Methods: National secondary data about hospitals were collected from the American Hospital Association Annual Survey, with additional Internal Revenue Service (IRS) Form 990 data on community benefits spending from CommunityBenefitInsight.org and state-level community benefits policies from HilltopInstitute.org. Descriptive statistics for types of social care services and hospital characteristics were calculated, with bivariate chi-square and t-tests comparing for-profit and tax-exempt hospitals. Multivariable Poisson regression was used to estimate associations between hospital characteristics and types of services offered and among tax-exempt hospitals to estimate associations between social care services and community benefits spending and policies. Multivariable logistic regressions modeled associations between community benefits spending/policies and each type of social care services.
Findings: Private US hospitals offered an average of 5.7 types of social care services in 2018. Tax-exempt hospitals offered about 36% more social care services than for-profit hospitals. Larger number of beds, health system affiliation, and having community partnerships are associated with more social care services, whereas rural hospitals and those managed under contract offered fewer social care services. Among tax-exempt hospitals, greater community benefits spending is associated with offering more total (incidence rate ratio [IRR] = 1.10, p < 0.01) and patient-focused social care services (IRR = 1.16, p < 0.01). Hospitals in states with minimum community benefits spending requirements offered significantly fewer social care services.
Conclusions: Although tax-exempt status and increased community benefits spending were associated with increased social care services provision, the observation that certain hospital characteristics and state minimum community benefits spending requirements were associated with fewer social care services suggests opportunities for policy reform to increase social care services implementation.

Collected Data
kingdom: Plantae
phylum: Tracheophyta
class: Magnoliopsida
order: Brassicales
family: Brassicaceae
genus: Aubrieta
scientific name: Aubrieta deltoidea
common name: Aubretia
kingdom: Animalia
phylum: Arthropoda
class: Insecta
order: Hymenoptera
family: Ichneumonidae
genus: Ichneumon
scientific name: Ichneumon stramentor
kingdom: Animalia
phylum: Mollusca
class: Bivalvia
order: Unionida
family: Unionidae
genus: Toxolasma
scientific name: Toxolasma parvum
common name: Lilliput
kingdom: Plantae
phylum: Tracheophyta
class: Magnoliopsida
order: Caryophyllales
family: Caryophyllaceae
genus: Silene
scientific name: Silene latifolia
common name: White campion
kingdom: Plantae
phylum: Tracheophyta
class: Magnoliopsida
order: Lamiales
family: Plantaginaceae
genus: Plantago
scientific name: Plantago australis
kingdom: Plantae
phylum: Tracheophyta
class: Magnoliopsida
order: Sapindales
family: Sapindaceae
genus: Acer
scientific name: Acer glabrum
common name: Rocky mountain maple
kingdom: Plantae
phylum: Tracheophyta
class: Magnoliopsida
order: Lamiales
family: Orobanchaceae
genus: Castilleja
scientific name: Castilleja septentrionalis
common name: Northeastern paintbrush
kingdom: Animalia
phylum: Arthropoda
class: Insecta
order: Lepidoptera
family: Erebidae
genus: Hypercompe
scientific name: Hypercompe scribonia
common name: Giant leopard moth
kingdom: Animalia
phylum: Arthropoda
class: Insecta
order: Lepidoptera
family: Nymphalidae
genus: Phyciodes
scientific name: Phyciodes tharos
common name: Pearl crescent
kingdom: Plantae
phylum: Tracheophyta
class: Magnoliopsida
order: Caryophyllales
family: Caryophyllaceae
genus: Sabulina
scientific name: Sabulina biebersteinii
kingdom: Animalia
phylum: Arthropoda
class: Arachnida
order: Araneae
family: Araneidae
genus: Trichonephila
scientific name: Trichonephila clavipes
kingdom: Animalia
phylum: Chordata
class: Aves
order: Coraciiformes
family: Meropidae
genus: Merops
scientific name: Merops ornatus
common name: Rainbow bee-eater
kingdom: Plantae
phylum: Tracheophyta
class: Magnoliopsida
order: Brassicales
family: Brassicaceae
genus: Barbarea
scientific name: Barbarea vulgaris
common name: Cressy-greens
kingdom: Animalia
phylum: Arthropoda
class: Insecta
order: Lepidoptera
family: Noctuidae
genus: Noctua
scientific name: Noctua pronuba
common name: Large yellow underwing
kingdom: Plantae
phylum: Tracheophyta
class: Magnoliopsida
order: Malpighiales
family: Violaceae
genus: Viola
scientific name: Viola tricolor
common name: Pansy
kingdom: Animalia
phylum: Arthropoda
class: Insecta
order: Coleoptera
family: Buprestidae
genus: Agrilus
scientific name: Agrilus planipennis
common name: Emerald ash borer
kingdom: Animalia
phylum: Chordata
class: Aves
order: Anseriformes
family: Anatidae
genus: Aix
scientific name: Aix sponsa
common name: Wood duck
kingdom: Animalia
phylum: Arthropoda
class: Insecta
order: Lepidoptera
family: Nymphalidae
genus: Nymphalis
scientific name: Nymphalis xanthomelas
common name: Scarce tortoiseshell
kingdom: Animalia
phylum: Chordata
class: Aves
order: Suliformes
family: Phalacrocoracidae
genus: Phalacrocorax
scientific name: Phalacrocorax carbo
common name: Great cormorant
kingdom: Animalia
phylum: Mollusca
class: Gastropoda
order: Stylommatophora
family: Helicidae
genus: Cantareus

▶ **Prompt A**
Transcribe the passage of the study summary from "Findings: Private US" up to and including "significantly fewer social care services.".
▶ **Prompt B**
Answer the following questions using the study summary:
(i) What average number of types of social care services did private US hospitals offer in 2018?
(ii) From which website were state-level community benefits policies obtained?
(iii) By approximately what percentage did the social care services offered by tax-exempt hospitals exceed those offered by for-profit hospitals?
The collected data is not required for any of the work here.

▶ **Exercise solution A**
Findings: Private US hospitals offered an average of 5.7 types of social care services in 2018. Tax-exempt hospitals offered about 36% more social care services than for-profit hospitals. Larger number of beds, health system affiliation, and having community partnerships are associated with more social care services, whereas rural hospitals and those managed under contract offered fewer social care services. Among tax-exempt hospitals, greater community benefits spending is associated with offering more total (incidence rate ratio [IRR] = 1.10, p < 0.01) and patient-focused social care services (IRR = 1.16, p < 0.01). Hospitals in states with minimum community benefits spending requirements offered significantly fewer social care services.

▶ **Exercise solution B**
(i) An average of 5.7 types.
(ii) HilltopInstitute.org.
(iii) About 36%.